Das Familiendrama

Die Familie kaufte sich ein Häuschen in einem Vorort Oltens. Es war gewiss nicht das grösste und schönste. Nebenan thronten eingesessene Familien, die über Jahrhunderten Beachtliches häuften. Das störte sie nicht sonderlich. Der Vater war bei einem nationalen Stromversorger angestellt. Die Mutter umsorgte liebevoll zwei Buben.

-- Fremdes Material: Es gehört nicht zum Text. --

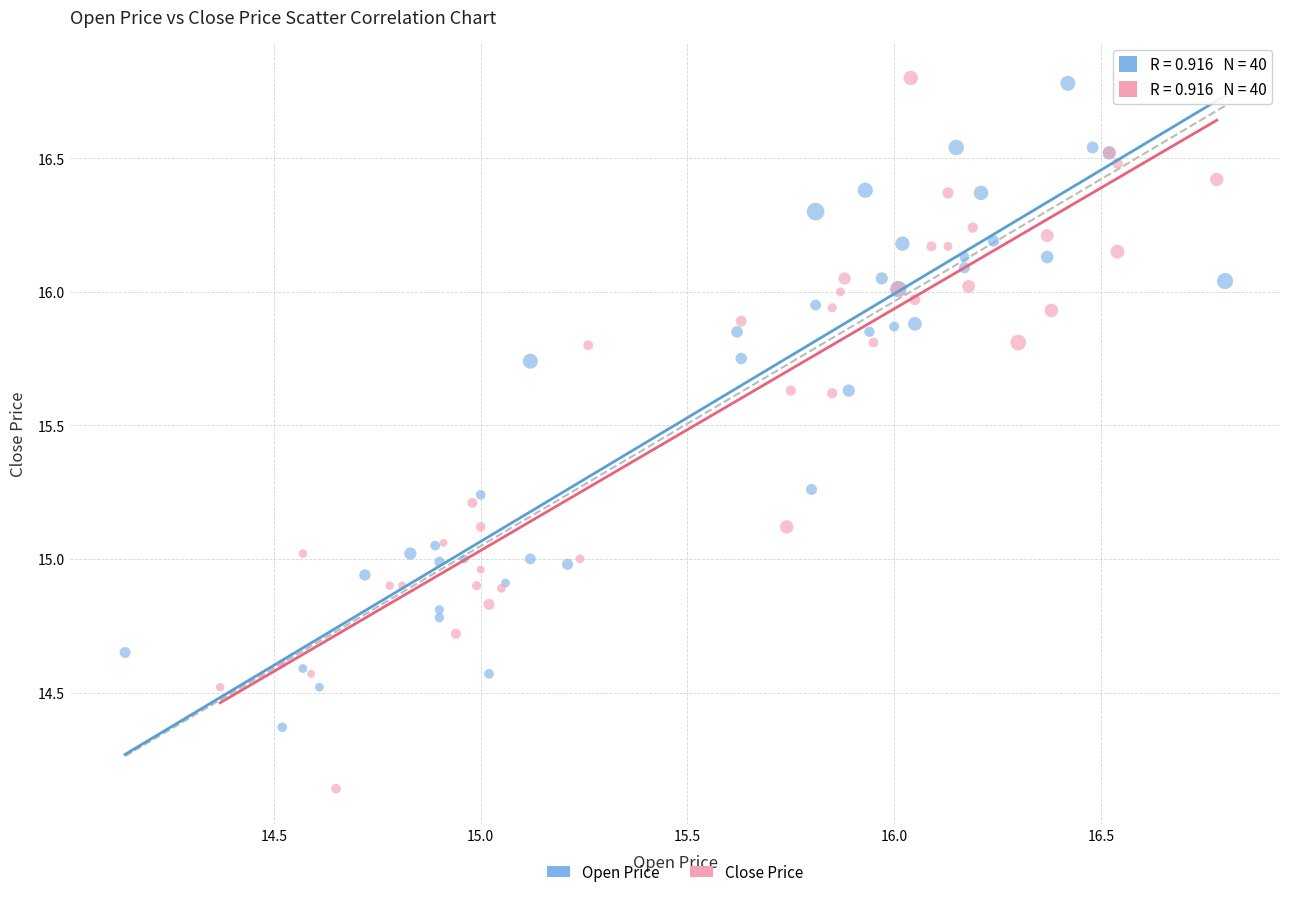

Which series contains the lowest Y value?

Close Price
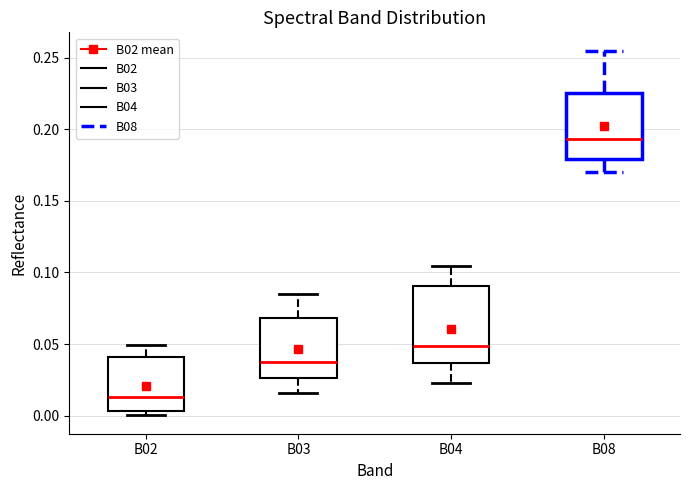

Reading left to right, transcribe this box plot: for each box, give where its median line is, the range the box spans, and where its two whiskers end, as read against the y-axis. The values are not printed on the chart, so give them approximately, as read against the axis.

B02: median 0.015, box 0.005 to 0.040, whiskers 0.000 to 0.050
B03: median 0.035, box 0.025 to 0.070, whiskers 0.015 to 0.085
B04: median 0.050, box 0.035 to 0.090, whiskers 0.025 to 0.105
B08: median 0.195, box 0.180 to 0.225, whiskers 0.170 to 0.255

Auch gewiss waren die Kinder nicht die schönsten und klügsten. Sie waren beide jedoch sportlich, in einer bekannten Jungmannschaft engagiert. Der ältere Bruder absolvierte eine kaufmännische Grundausbildung, der jüngere Bruder weilte noch in der Schule. Sie beide waren bleich. Sie waren keine Übermenschen, sondern normal und anständig.

Die Tage wiederholten sich. Der Vater quälte sich durch seine 40h-Woche. Die Mutter erzog und pflegte das Familienglück. Der älteste Sohn kiffte, trank manchmal Alkohol. Der jüngste fiel nicht weiter auf. Niemand konnte ahnen, was demnächst Olten schockierte. Eine ganz normale Familie. Eigentlich glücklich und ohne Grund. Ohne ersichtlichen Grund.

Denn eines Tages kehrte der Vater erneut heim. Er platzierte seine Jacke an der Garderobe, zog seine Schuhe aus, stieg in seine Adiletten. Er grüsste Frau und das jüngste Kind. Er verabschiedete sich in den Keller. Er wollte noch einige Reparaturen erledigen. Er entsicherte seinen Werkzeugschrank. Er hielt inne.

Er griff nach seinem Sturmgewehr 90. Er munitionierte auf. Die Frau benachrichtigte ihn, er könne essen; Broccoli-Teigwaren-Auflauf, eine leichte Abendmahlzeit. «Einen Moment Schatz», erwiderte er hörbar und deutlich. Er maskierte sich. Er möchte nicht wiedererkannt werden. Er möchte sich distanzieren.

Er marschierte die Kellertreppe hoch. Entschlossen hob er den rechten Fuss zuerst, zog den linken nach. Jeder Schritt vollstreckte er bewusst und intensiv. Er spürte sich das erste Mal seit Jahren. Er war aufgeregt, nervös, aber zutiefst entschlossen und ergriffen. Schliesslich lockerte die Kellertüre. «Ich bin gleich da!», informierte er unschuldigst seine Familie.

Sein Sohn guckte fern. Sein Sohn drehte sich um. Sah den maskierten Vater, bewaffnet mit einem Sturmgewehr. Der Vater erschoss ihn sofort. Der Sohn konnte sich nicht wehren. Die Mutter erschrak. «Was ist los?? Was war das?? Um Gottes Willen??», stürmte sie ins Wohnzimmer. Der Vater wandte sich, er blickte sie eine halbe Sekunde an. Und feuerte halbautomatisch.

Er hat seinen Sohn und seine Frau ermordet. Er wollte sich wieder einmal männlich und entschlossen fühlen. Er wollte seine Grenzen erfahren. Und nun hat er sie überquert. Er kann aber niemals wieder zurückkehren oder irgendwas normalisieren. Das Leben ist nun sinnlos. Er verkürzte nun auch sein Leben und sackte zusammen.

Diese Geschichte basiert auf wahren Tatsachen. Die Geschichte ist aber in meinem Sinne dramatisiert worden. Ich empfinde weiterhin grösstes Beileid für die Opfer.